I am pleased to present this guest post from Father Steven LaBaire, pastor of Holy Family Parish in Worcester, MA.
In preparation for mass this Sunday:
In the ancient world, the journey up a mountain often symbolized “enlightenment” or “seeing” things in a “new” or different way from previously. In this Sunday’s gospel, Jesus takes his students (disciples) up a very high mountain. (Mark 9:2-10)
There they see Jesus in a completely different “light.” He is “transfigured” before their eyes. They begin to understand this rabbi from Nazareth as much more than just a very wise teacher. He is the one who reveals our ultimate destiny and that world beyond what our eyes can see.

Lent is a season inviting us to “see” things in a new and different way; perhaps in ways we’ve never contemplated before.

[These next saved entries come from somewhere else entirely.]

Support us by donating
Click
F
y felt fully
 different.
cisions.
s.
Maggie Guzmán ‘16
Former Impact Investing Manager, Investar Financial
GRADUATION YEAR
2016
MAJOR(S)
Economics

How do envision your life? Do you see it as a series of goals to reach and tasks to fulfill daily? Could you look at it in a different way: an amazing pilgrimage revealing at different stages and seasons different gifts and insights?
How do you look at your death? Do you view it with dread as the cruel ending to our brief stay here on earth? Or, could you gaze upon it as a horizon beyond which is beauty and love beyond imagining?
How do you see the Church? As a centuries-old organization trying to maintain commandments and rituals? What would it be like think of the Church as a community of apprentices, striving to learn, struggling to love as Jesus taught? What would it be like to regard each apprentice as unconditionally loved, thoroughly loved…even when he or she messes up big-time, no matter whether the apprentice is young or old, a hair- dresser, an executive or a bishop?
How would things change for you, if you asked for the grace to see things in a new light? Are you open to taking a “hike” up the mountain to new insight?
The journey (each day) might become infinitely richer and beautiful.